Tyre pressure turns up in more than one unit, which can make a simple figure look confusing. In fact PSI, bar and kPa are just different scales for the same thing, how hard the air inside is pushing out.
The three units
- PSI: pounds per square inch, the imperial unit, common in the UK and the US, and the one most forecourt gauges default to
- bar: the metric unit used across Europe, and the one many car makers print first on the placard
- kPa: kilopascals, another metric unit seen on some cars and gauges
A typical car pressure of around 32 PSI is about 2.2 bar, or 220 kPa, all the same pressure, written three ways.
Converting between them
The conversions are simple:
- bar to PSI: multiply by about 14.5 (so 2.0 bar ≈ 29 PSI, 2.5 bar ≈ 36 PSI)

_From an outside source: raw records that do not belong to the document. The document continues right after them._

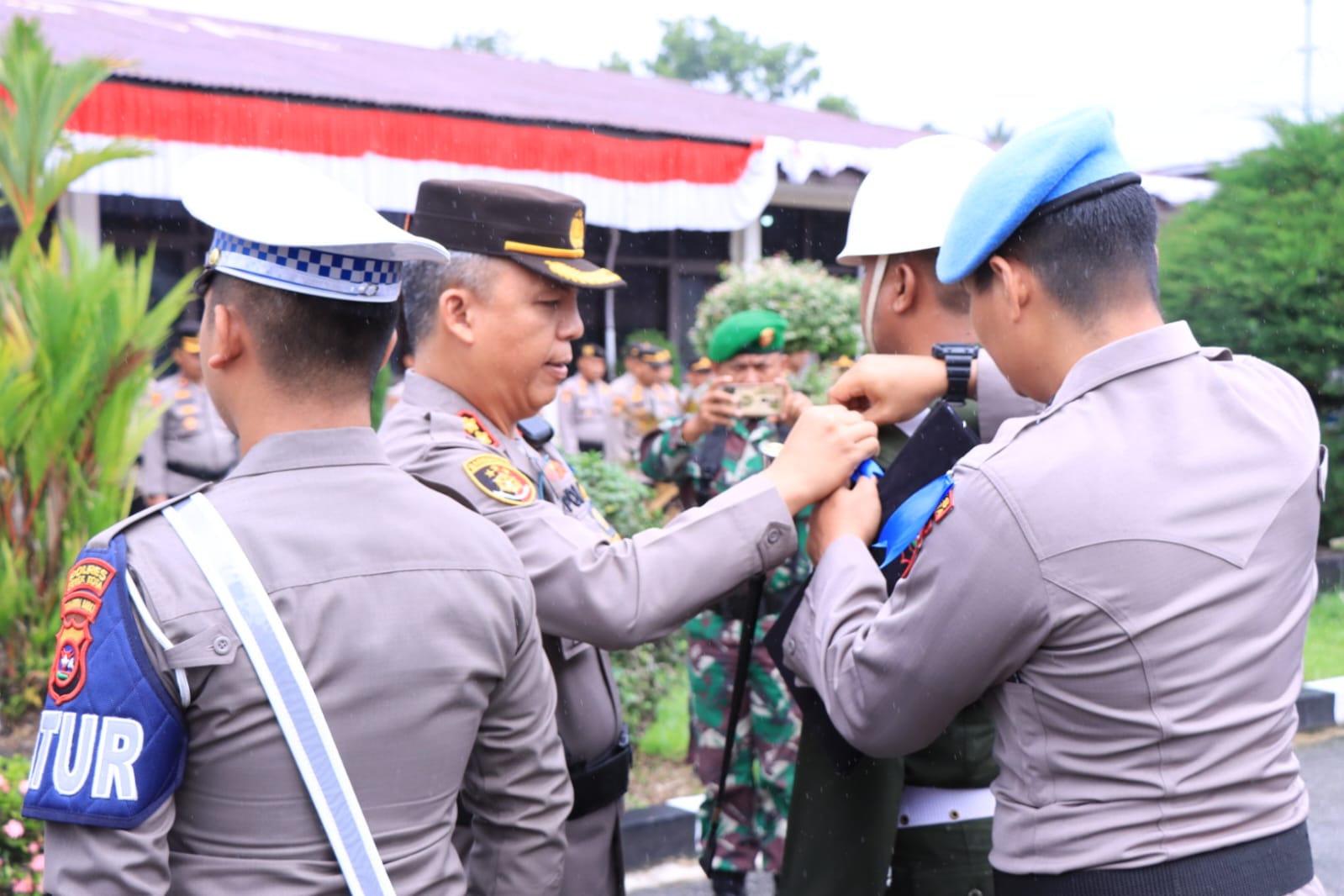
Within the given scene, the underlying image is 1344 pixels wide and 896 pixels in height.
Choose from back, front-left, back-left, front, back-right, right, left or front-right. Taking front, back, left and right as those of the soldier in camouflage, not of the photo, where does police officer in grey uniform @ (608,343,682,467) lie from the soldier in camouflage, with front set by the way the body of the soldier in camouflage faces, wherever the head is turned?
back

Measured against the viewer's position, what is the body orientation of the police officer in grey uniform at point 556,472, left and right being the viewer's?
facing to the right of the viewer

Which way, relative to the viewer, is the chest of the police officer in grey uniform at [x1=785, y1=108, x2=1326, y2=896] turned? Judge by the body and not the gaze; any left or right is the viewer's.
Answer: facing away from the viewer and to the left of the viewer

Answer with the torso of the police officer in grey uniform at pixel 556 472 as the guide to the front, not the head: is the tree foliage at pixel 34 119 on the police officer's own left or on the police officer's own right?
on the police officer's own left

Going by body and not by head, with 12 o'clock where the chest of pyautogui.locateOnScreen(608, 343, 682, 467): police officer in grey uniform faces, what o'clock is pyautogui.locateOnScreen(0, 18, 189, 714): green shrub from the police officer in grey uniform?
The green shrub is roughly at 2 o'clock from the police officer in grey uniform.

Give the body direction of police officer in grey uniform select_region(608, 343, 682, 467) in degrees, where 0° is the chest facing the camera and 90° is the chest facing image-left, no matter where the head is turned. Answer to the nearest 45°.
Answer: approximately 315°

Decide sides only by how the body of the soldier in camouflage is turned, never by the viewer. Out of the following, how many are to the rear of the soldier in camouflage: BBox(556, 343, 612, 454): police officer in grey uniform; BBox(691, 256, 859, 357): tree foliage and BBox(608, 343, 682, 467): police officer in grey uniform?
3

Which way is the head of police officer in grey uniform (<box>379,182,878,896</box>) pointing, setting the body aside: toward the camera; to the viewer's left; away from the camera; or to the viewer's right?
to the viewer's right

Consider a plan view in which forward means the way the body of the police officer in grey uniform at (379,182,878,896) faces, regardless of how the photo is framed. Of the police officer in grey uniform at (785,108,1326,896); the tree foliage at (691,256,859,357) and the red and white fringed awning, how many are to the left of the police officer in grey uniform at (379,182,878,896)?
2

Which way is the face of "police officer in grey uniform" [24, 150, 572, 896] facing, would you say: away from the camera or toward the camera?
away from the camera

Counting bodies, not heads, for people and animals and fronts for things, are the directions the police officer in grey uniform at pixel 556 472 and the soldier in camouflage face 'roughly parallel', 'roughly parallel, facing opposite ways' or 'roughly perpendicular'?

- PSI to bar: divide by about 14.5
- bar to kPa: multiply by 100 (1 bar = 100 kPa)
In practice the conversion is rarely needed, because UK pressure placards and most forecourt gauges show both PSI and bar side by side.
The one thing to avoid
The only real pitfall is mixing the scales up, reading a figure in one unit and setting it in another. A car needing 2.2 bar must not be set to 2.2 PSI, which would leave it almost flat. As long as the gauge and the placard are read in the same unit, the numbers look after themselves. When in doubt, match like for like: bar to bar, PSI to PSI. A fitter sets new tyres to the placard figure either way, whether the set comes from a local garage or is bought online from Tyres.co.uk, so the unit only matters when topping up between visits.
From the workshop: the only unit mistakes we see come from someone reading bar off the door and dialling it into a gauge set to PSI. Check which scale the gauge is on first; most have a button to switch.

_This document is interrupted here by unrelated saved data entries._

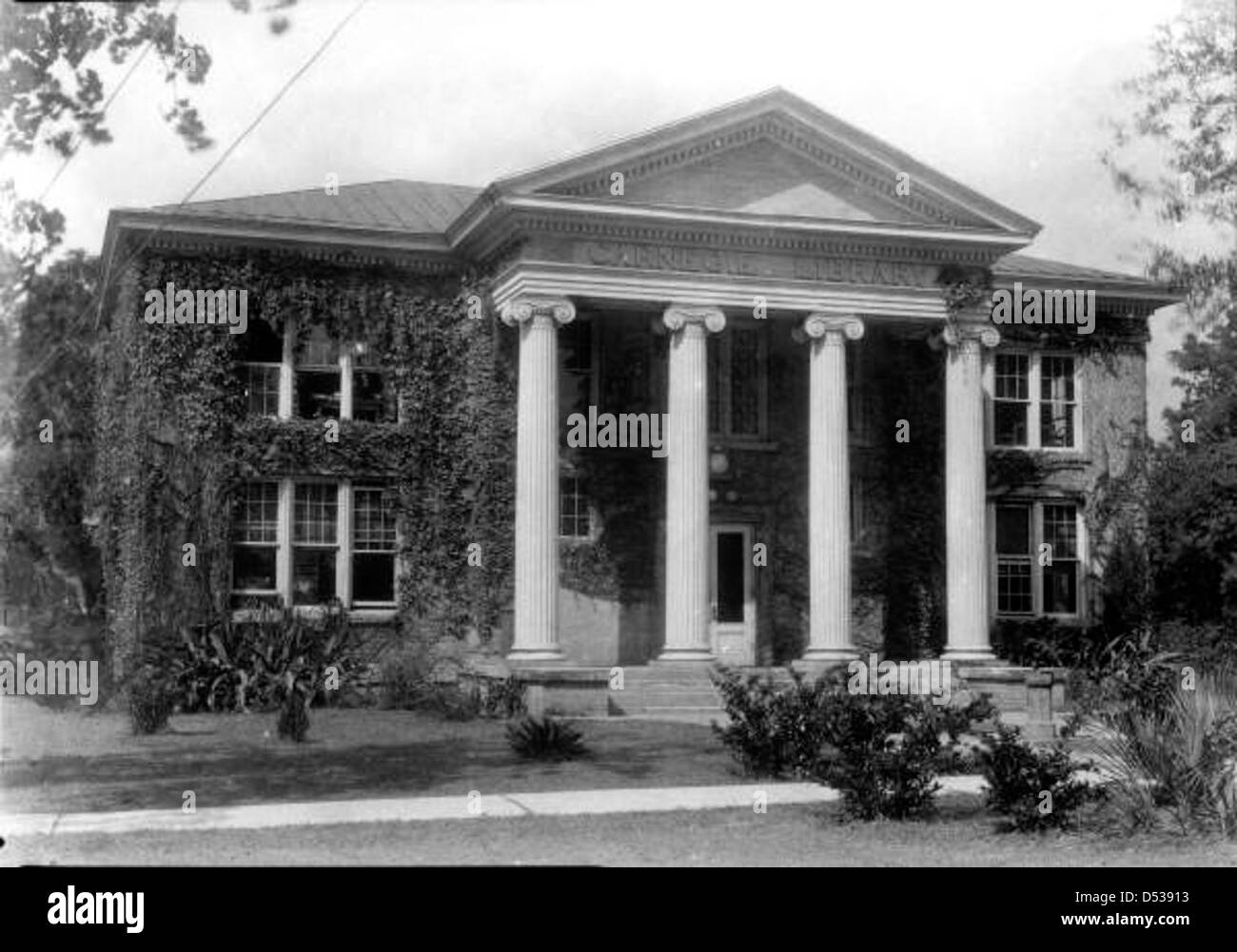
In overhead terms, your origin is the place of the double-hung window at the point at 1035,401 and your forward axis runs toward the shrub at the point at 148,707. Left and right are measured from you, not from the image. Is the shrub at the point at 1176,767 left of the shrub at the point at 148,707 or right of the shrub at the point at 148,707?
left

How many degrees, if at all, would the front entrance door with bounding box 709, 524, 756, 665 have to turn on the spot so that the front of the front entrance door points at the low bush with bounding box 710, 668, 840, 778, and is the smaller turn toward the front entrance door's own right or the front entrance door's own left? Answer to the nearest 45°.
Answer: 0° — it already faces it

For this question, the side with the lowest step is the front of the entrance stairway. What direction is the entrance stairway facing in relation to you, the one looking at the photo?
facing the viewer

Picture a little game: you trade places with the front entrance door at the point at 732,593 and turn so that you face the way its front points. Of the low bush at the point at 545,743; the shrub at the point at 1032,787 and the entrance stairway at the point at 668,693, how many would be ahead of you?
3

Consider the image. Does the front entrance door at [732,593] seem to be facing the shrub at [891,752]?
yes

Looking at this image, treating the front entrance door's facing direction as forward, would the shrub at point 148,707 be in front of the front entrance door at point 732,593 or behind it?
in front

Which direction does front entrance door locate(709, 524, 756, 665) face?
toward the camera

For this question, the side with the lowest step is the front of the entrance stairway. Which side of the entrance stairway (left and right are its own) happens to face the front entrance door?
back

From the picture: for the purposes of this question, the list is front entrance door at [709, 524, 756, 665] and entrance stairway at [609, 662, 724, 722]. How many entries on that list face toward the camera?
2
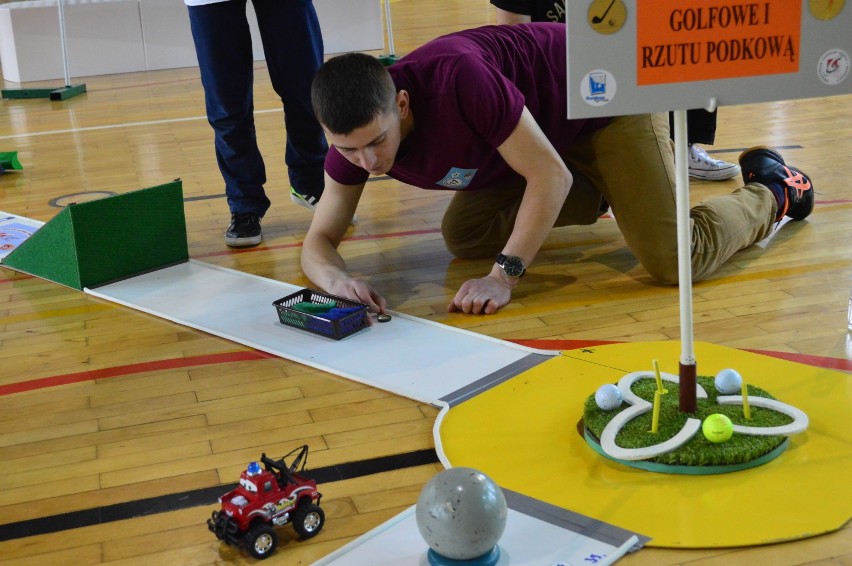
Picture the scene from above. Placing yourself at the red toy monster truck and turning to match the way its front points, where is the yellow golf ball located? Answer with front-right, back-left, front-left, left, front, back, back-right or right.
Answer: back-left

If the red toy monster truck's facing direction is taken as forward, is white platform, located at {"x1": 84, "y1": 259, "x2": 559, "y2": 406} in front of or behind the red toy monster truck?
behind

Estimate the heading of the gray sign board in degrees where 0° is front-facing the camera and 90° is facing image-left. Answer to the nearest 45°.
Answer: approximately 0°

Sources and accuracy. The unit definitions and conversions here are standard at the time of writing. The car's recommended pressure is the figure that matters, in whichever unit it is given. If anything here looks wrong, get in touch and we will check it and put it right.
Common questions
What is the difference between PSI and bar?+
They are two units for the same thing, air pressure. PSI (pounds per square inch) is the imperial unit common in the UK and US; bar is the metric unit used across Europe. One bar is about 14.5 PSI, so they describe the same pressure in different numbers.
How do I convert bar to PSI?+
Multiply bar by about 14.5 to get PSI, or divide PSI by 14.5 to get bar. So 2 bar is about 29 PSI, and 2.2 bar is about 32 PSI, a typical car pressure. Most placards and forecourt gauges show both, so conversion is rarely needed.

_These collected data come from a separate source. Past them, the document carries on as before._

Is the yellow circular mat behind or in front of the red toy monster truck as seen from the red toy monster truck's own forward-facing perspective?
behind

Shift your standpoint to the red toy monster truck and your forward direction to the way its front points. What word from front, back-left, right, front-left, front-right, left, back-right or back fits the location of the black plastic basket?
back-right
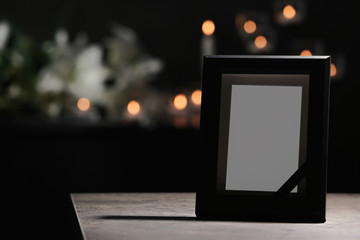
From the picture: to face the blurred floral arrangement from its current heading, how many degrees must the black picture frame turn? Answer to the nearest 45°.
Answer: approximately 135° to its right

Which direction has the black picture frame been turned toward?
toward the camera
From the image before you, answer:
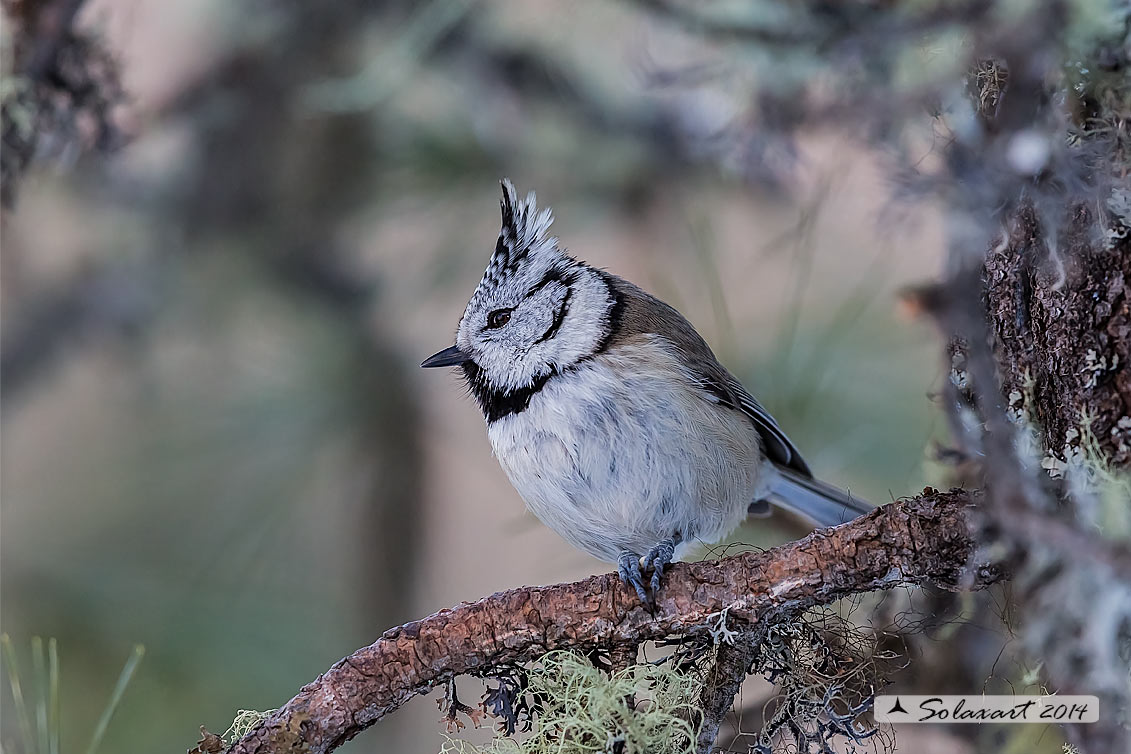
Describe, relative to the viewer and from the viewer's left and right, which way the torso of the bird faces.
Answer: facing the viewer and to the left of the viewer
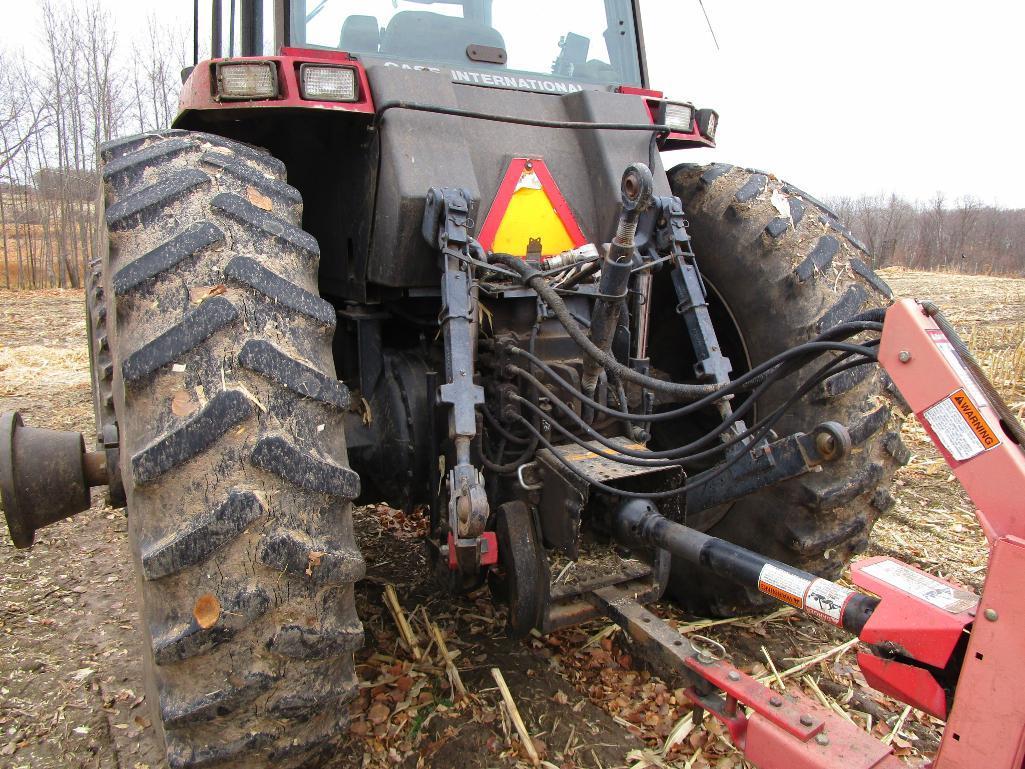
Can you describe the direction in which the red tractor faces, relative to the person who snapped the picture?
facing away from the viewer and to the left of the viewer
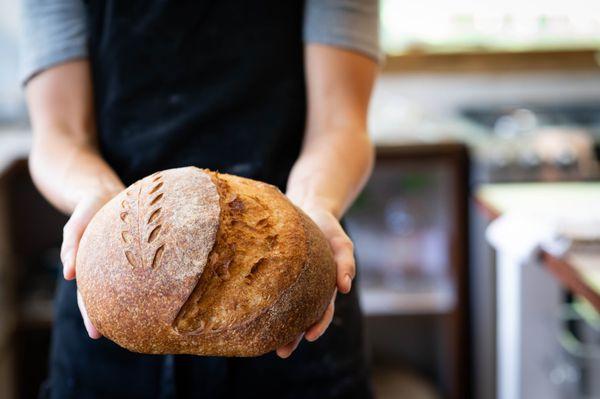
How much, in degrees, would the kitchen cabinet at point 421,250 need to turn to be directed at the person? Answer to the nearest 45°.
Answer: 0° — it already faces them

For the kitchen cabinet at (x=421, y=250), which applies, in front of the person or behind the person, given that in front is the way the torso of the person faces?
behind

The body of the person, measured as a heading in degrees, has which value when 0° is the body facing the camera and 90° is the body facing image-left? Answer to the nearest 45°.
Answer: approximately 0°

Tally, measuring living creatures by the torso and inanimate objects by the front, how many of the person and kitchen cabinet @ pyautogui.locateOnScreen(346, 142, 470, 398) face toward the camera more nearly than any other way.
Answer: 2
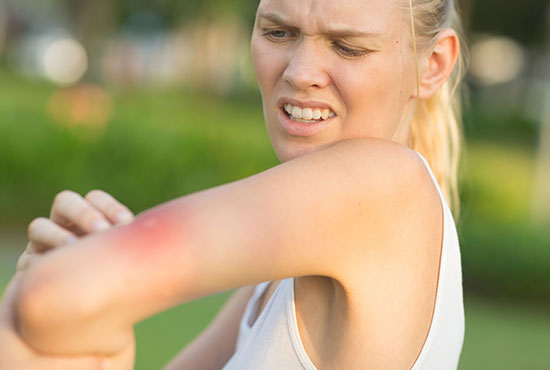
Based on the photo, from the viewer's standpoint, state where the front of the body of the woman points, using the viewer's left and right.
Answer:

What is kPa on a tyre placard?+
kPa stands for kilopascal, another metric pressure unit. One bar equals 100 kPa, so 2.2 bar is 220 kPa. Some cars and gauges use kPa, but it describes exactly the same pressure as the bar and PSI figures.
Which unit should I use?+
Whichever matches the gauge being used, as long as it is compared against the same unit on the placard. The figures are interchangeable, 32 PSI and 2.2 bar are the same pressure, so the key is not to mix up the numbers between the two scales.